Promote a corporate culture that is based on ethical values and behaviours
The Board recognises its role in establishing and monitoring not only the strategic direction and risk appetite but also the tone and culture of the organisation. Operating within the space of pharmaceutical development, an ethical approach is essential. As such, the Board places great importance on the serious pursuit of innovation and making effective use of its resources. It applies to the directors as well as all group employees and consultants. It is a key belief of the Company and helps to define its competitive advantage in relation to its peers.

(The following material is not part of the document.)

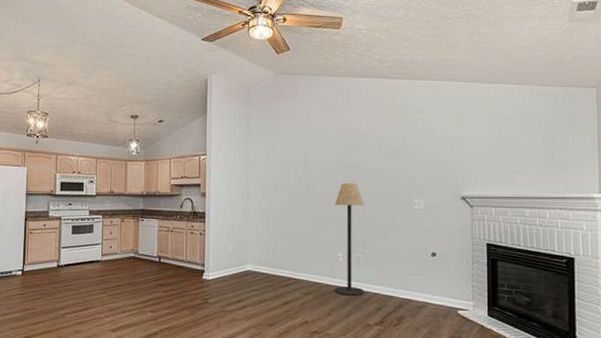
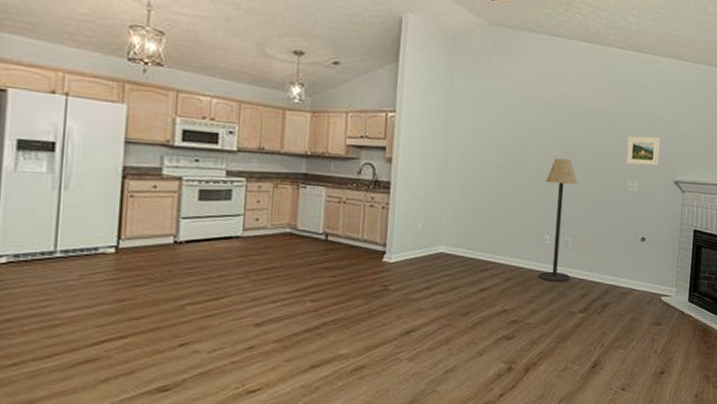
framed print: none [410,156,443,184] -> present [626,136,661,166]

Maintain governance structures and processes that are fit for purpose and support good decision-making by the Board
The Board is responsible for long-term success of the Company. There is a schedule of matters reserved for the Board that guides the Board’s activities.
An Audit Committee and a Remuneration Committee have been established with formally delegated duties and responsibilities. The members of both committees are the Non-Executive Directors.
Audit Committee
The Audit Committee determines the engagement of the Company’s auditors and, in consultation with them, the scope of their audit. The Audit Committee receives and reviews reports from management and the auditors relating to the interim and annual financial statements and the accounting and internal control systems in use by the company. It has unrestricted access to the auditors. The Committee has formal terms of reference and meets at least twice a year.
The Board and the Audit Committee review the need for an internal audit function on an annual basis and currently do not consider it to be necessary at this stage in the company’s development.
The Directors acknowledge their responsibilities for the Group’s system of internal financial controls. The Group’s financial reporting arrangements are designed to provide the Directors with reasonable assurance that problems are identified on a timely basis and dealt with appropriately.
Remuneration Committee
The Remuneration Committee reviews the scale and structure of the Executive Directors’ remuneration and benefits and the terms of their service contracts. The remuneration of the Non-Executive Directors is determined by the Board as a whole.
It is the duty of the Committee, inter alia, to determine and agree with the Board the framework or broad policy for the remuneration of the Company’s executive Board members. The remuneration packages are designed to motivate and retain Executive Directors to ensure the continuing development of the Company and to reward them for enhancing value to shareholders.
Nominations Committee
The directors consider that the Company is not currently of a size to warrant the need for a separate Nominations Committee and any decisions which would usually be taken by the Nomination Committee will be taken by the Board as a whole.
Share Dealing Code
The Company has adopted a Share Dealing Code given the importance of having a clear and effective policy that sets out the rules and procedures for share dealings by the Directors and other applicable employees.
Communicate how the company is governed and is performing by maintaining a dialogue with shareholders and other relevant stakeholders
The Board is committed to maintaining good communication with its shareholders and in promoting effective dialogue regarding the Company’s strategic objectives and performance. The Annual General Meeting and any other General Meetings that are held throughout the year are for shareholders to attend and question the Directors on the company’s performance.
The Board welcomes shareholder engagement.
Shareholders wishing to make contact with the company should please use the email info@4basebio.com.
The Corporate Governance code was last reviewed on 12 September 2023.